Jackie22, if you find an extra one of those independent men you described feel free to send him up here. I'd love to be in a relationship but since I've put myself at the end of the road on a remote island in Alaska.....I think my chances are slim to non at finding one.
 
I've lived alone, with a dog or cat or both for well over 30 years now. I cherish the idea that I can do whatever I want, whenever I want, without having to consult with anyone else. I was married for over 13 years, and I never had any independence. I was expected to be there when he came home, expected to have the house clean and tidy and all the washing and ironing done and a hot meal on the table. Now, if I choose to, I can have an egg on toast for my evening meal - leave the washing or ironing for another day. I certainly know which I prefer.
 
Hi Kim,

I guess I have to agree with most here in saying I like my independence, do what I want when I want. No one to worry about, or take care of but me. The only problem with that is, I feel like my life is selfish, and it might be nice to have someone to care for other then myself. So I've made a decision to get a doggy!


































imagesbig-dog2_small.jpg
 
I snagged it online Ina, LOL! I'm sure that it's a fake pic too, those dogs I do not think get quite that large, LOL!
 
Been there, done that, got a few T-shirts. Time to move on.

Tired of having to monitor what I say and do; I had always thought that the ideal relationship was one where you could be 100% truthful with someone, but then those feelings get involved and those feelings get hurt.

Oooo ... feelings! Aren't we all bloody proper with our pinkies in the air! Ooooo! :mad:

I think I'm just too self-centered to be in any relationship except with myself. I can't even master that one, so I don't think there's much hope for getting a handle on any other ones.
 
I read a dating profile once and the guy said he didn't want no gal who didn't think farts were funny! I wrote him right away, LOL!
 
I'm single because 32 years ago I went through divorce #3 and decided enough of that! Either I make bad choices or I'm impossible to live with regardless, the common denominator is me.

Jackie22, if you find an extra one of those independent men you described feel free to send him up here. I'd love to be in a relationship but since I've put myself at the end of the road on a remote island in Alaska.....I think my chances are slim to non at finding one.

Hi, lonelynorthwind, gee, all this time I thought you were a guy...went back and read some of your post...you live a very interesting life, my hat is off to you, living in the real wilderness, chopping your wood and all, you should write a book..lol

As for that extra independent man, I think my chances are same as yours', slim to none, no one wants an old broad that lives in the boonies.
 
I just been a widower for a little over two months and I miss having a mate to pet and go places together and buy things or her

Hi Teddy,

I am sorry for you loss, but so glad you are here with us. I think the problem comes when we get used to being alone. I feel if a person can find someone to make a life with, the sooner the better. I mean I know about the mourning, or have read some I should say. And we need time to grieve. My older brother, who I don't know well, he and I had the same dad, but two different families, lost his wife of 50 or more years. After that, we all worried about him, but I just recently talked to one of my nephews, and he said that my brother Bob was keeping time with a widow lady, who was a friend of theirs. I was so, very relieved. He was doing well, and when someone is used to being with someone, I think it is great if they meet someone, and can go on to enjoy their lives.

Denise
 
I'm single because 32 years ago I went through divorce #3 and decided enough of that! Either I make bad choices or I'm impossible to live with regardless, the common denominator is me.

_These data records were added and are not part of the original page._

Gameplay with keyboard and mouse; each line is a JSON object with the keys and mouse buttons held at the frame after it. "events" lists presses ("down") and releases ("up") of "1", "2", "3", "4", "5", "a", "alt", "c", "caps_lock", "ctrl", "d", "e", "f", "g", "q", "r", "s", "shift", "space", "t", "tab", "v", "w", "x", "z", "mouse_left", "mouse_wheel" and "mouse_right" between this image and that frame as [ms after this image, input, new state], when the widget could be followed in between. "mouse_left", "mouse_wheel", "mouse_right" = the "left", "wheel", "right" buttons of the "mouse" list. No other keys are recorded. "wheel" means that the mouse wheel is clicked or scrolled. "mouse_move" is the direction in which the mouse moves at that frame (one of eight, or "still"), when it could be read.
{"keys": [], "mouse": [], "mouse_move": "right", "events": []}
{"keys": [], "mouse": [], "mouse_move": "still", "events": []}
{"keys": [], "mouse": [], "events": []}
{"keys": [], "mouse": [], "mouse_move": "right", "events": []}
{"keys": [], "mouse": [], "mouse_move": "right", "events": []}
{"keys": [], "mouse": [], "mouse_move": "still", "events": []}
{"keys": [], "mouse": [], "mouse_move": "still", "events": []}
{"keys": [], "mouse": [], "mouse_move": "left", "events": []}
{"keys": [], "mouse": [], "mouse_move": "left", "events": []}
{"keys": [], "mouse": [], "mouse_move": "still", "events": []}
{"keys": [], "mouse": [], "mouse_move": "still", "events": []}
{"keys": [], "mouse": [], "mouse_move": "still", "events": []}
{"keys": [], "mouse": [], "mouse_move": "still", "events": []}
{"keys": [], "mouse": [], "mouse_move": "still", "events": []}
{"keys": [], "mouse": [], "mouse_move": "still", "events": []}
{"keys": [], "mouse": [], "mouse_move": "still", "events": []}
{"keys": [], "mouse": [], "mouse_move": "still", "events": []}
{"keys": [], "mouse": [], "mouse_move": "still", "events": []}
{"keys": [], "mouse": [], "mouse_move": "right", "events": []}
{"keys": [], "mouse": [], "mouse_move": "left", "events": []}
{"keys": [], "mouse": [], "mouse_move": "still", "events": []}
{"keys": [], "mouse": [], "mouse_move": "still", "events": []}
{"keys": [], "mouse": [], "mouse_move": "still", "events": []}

Jackie22, if you find an extra one of those independent men you described feel free to send him up here. I'd love to be in a relationship but since I've put myself at the end of the road on a remote island in Alaska.....I think my chances are slim to non at finding one.

You opened the door for me to say I've been married 3 times as well LNW, thank you for that. I've had so much shame about that, and now, I have been alone 18. I think much of it is all about those failures (ok, learning experiences). Maybe you and I both still have a chance, but I'm finding (and I think you are too) keeping busy with a life on my own is good therapy. "If" a good match comes along, I wouldn't turn him down;) I can be a terror myself. I love these guys ads (yes, I've tried the dating sites) that say "I don't want a woman with baggage". Well, I've figured it out, they don't want a woman with baggage because they have so much of their own, there's no room for mine:lofl: I still hope and dream, I just think we learn how to make better choices, gads I hope so, LOL!!
 
nwlady, anybody who doesn't have baggage has lived a very emotionally stunted life, and a boring one as well. I say pfffft to that "baggage" line. In the same profiles you'll probably read "no mind games" and other such baloney. Those men probably post their high school and/or military service pictures.
 
LOL, GeogiaX, betting you are right;) They type out all their wants, and it adds up to a 20 year old (if that). Then you get a load of the guy, and think, he wants all that but doesn't possess any of those qualities, or youthfull-ness himself. I always thought women were the dreamers. I read one where the guy said he wanted a woman with teeth. Well, what for, so he can borrow them when he wants to eat something?
 
Baggage is the result of how we live our lives, not just in the relationship arena but in all aspects.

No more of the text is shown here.